---------- Extrait du document

La ritualisation est tout autant portée par le collectif choral. Chaque prestation de la Zürcher Sing Akademie – lever cérémonial des excellentes phalanges – est l’occasion d’appréhender les émotions plurielles. Tantôt de foi méditative, de véhémence (les fausses accusations au tribunal), de violence lorsque la foule quémande la crucifixion, de terreur dans le chœur fugué. Mais aussi d’humanité lors du noble chœur qui sépare les deux parties – « O Mensch, bewein dein Sünde groß » (« Homme, pleure abondamment sur ton péché »). N’omettons pas les répliques appropriées de choristes sortis(es) du rang pour incarner Pierre, Pilate, Judas, Ancilla, etc. Enfin, si nous ne pouvons dénombrer ses artifices de rhétorique musicale, la Matthaüs Passion joue de la spatialisation du Freiburger Barockorchester en deux groupes pour ritualiser le contraste. En effet, l’auditoire perçoit leur sonorité propre : l’une est ombrée avec son continuo fourni (orgue et 2 violoncelles), l’autre paraît lumineuse – orgue au timbre clair, une gambiste quasi stellaire dans l’aria « Komm, süsses Kreuz ». Les qualités de précision, les amples respirations et la concentration au long cours sont, elles, partagées sans exclure la violence des attaques ou des ruptures, si nécessaire. Seule réserve, l’articulation, trop uniforme au sein d’un mouvement, engendre parfois une lassitude d’écoute.
Préludant aux célébrations pascales, ce beau concert laïque réactive le syllogisme de Cioran : « S’il y a quelqu’un qui doit tout à Bach, c’est bien Dieu ».
[1] Et non pas « BMW 244 » comme le stipule le programme de salle. Impacté par les correcteurs automatiques … ou bien sponsorisé par la firme allemande ?!
[2] Chant communautaire de la confession luthérienne, identifié et mémorisé par tout fidèle.
[3] Sur des textes contemporains de Bach, soit des paraphrases de C. F. Henrici
Maximilian Schmitt, ténor (L’Évangéliste)
Yannick Debus, baryton (Le Christ)
Kateryna Kasper, soprano
Philippe Jaroussky, contre-ténor alto
Zachary Wilder, ténor
Andreas Wolf, basse
Zürcher Sing-Akademie, chef Nico Köhs
Freiburger Barockorchester, dir. Francesco Corti
Matthaüs-Passion BWV 244
Oratorio de Jean-Sébastien Bach, créé à Leipzig en 1727 (la version définitive de l’œuvre a été créée en 1736).
Opéra orchestre national Montpellier, concert du mercredi 20 mars 2024.

--------------------
---------- Données fournies

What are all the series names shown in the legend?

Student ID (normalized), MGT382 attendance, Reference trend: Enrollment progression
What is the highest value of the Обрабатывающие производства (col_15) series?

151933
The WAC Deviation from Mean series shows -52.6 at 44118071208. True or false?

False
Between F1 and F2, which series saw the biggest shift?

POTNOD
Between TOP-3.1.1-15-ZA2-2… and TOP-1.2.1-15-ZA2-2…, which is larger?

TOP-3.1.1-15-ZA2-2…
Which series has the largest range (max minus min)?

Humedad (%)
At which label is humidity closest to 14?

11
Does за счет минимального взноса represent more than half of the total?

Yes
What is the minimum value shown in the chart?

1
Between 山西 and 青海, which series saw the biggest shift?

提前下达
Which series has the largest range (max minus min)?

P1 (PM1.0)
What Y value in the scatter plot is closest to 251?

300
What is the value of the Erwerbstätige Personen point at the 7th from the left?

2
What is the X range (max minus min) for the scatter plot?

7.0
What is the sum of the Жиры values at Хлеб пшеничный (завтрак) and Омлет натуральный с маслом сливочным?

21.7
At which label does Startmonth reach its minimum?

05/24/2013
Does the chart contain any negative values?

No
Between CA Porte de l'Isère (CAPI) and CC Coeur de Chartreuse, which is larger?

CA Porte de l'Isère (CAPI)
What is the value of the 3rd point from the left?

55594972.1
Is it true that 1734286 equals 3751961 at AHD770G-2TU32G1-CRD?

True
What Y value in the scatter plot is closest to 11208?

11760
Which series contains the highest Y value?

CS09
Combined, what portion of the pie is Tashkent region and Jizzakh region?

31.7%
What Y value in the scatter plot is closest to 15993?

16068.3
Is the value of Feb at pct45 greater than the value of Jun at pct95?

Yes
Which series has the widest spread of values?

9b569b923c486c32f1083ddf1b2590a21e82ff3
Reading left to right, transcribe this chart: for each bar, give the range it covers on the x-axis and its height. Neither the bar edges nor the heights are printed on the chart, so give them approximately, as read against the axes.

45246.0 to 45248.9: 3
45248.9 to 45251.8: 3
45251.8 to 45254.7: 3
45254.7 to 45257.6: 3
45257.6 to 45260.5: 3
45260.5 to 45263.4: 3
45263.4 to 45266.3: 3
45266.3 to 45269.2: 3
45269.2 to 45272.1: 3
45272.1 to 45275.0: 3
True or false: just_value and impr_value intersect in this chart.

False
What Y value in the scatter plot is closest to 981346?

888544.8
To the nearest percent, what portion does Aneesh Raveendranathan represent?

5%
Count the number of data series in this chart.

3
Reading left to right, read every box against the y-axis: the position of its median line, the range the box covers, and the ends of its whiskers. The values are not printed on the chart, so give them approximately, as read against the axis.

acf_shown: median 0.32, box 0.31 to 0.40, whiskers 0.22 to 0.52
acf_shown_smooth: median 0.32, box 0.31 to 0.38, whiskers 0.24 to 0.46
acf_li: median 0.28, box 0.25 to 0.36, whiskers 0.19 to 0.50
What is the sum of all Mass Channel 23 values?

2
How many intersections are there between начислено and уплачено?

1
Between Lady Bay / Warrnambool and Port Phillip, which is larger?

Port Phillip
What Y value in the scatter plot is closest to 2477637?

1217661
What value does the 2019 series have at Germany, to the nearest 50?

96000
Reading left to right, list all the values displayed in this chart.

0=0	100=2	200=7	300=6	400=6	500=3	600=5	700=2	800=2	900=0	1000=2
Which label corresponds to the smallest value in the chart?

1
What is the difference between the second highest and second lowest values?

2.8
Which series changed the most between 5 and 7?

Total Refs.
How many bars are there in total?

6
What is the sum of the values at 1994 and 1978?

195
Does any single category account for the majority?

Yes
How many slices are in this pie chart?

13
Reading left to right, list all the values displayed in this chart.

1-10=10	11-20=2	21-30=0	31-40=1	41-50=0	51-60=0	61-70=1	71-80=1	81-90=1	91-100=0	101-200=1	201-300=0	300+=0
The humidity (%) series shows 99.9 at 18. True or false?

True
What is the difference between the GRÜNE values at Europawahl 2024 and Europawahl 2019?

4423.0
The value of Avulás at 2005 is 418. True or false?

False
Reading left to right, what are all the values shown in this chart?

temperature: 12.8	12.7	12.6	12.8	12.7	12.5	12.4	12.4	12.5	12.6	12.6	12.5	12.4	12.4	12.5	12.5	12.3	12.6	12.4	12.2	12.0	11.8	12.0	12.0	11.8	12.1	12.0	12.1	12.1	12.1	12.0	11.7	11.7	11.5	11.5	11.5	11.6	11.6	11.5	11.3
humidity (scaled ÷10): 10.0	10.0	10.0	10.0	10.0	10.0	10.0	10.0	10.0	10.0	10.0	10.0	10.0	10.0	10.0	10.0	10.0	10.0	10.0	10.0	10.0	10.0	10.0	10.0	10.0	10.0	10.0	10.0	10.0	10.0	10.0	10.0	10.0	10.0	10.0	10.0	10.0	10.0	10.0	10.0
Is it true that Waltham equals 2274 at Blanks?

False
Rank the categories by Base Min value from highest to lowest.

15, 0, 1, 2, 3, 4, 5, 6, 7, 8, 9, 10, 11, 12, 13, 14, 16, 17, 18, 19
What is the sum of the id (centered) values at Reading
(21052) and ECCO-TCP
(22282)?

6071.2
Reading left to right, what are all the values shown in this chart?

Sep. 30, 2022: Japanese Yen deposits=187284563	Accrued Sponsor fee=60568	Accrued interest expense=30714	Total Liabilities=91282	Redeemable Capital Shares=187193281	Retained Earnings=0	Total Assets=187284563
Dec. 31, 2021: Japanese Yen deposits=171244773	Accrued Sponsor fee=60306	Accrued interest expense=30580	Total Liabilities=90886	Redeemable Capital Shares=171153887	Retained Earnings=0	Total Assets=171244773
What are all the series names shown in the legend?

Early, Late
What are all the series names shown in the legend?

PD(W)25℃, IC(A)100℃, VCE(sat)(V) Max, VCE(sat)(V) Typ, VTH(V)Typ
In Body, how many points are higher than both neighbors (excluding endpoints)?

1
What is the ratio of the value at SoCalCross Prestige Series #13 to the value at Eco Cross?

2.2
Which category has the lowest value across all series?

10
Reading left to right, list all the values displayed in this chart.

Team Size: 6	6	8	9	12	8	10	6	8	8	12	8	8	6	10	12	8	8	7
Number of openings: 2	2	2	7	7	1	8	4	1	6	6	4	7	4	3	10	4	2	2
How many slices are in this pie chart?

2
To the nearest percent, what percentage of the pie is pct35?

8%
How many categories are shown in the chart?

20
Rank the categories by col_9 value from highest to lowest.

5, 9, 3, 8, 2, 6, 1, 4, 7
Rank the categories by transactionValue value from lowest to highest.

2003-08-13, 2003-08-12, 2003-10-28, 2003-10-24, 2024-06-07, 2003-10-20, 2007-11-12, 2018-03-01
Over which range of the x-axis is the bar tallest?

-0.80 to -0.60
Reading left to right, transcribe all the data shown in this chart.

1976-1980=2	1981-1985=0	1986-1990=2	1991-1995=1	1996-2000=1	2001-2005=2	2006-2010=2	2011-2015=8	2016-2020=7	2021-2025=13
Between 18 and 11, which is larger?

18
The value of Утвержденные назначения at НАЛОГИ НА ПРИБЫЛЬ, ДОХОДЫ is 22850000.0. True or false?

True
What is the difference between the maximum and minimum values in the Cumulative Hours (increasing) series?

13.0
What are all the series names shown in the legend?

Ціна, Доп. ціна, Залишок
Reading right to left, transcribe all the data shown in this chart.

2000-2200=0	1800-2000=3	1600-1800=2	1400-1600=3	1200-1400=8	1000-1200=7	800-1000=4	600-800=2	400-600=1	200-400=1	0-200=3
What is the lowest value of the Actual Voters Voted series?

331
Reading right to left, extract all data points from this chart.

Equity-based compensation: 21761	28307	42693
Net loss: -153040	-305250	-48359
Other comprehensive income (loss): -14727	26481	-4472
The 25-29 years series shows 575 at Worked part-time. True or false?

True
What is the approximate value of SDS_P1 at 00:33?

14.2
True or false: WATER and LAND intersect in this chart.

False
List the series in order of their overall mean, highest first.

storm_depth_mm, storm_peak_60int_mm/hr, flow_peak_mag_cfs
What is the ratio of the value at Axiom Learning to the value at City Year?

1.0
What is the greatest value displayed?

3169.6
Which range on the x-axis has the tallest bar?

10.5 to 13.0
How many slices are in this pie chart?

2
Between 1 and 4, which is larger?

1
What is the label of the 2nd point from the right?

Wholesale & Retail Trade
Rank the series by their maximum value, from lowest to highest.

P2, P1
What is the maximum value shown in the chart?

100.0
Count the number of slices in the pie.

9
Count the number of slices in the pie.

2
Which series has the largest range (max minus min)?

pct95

--------------------

Recopiez à l'identique, dans le compte rendu du concert, tout le passage qui va de « Préludant aux célébrations » jusqu'à « Schmitt, ténor (L’Évangéliste) » inclus.

## Réponse rédigée
Préludant aux célébrations pascales, ce beau concert laïque réactive le syllogisme de Cioran : « S’il y a quelqu’un qui doit tout à Bach, c’est bien Dieu ».
[1] Et non pas « BMW 244 » comme le stipule le programme de salle. Impacté par les correcteurs automatiques … ou bien sponsorisé par la firme allemande ?!
[2] Chant communautaire de la confession luthérienne, identifié et mémorisé par tout fidèle.
[3] Sur des textes contemporains de Bach, soit des paraphrases de C. F. Henrici
Maximilian Schmitt, ténor (L’Évangéliste)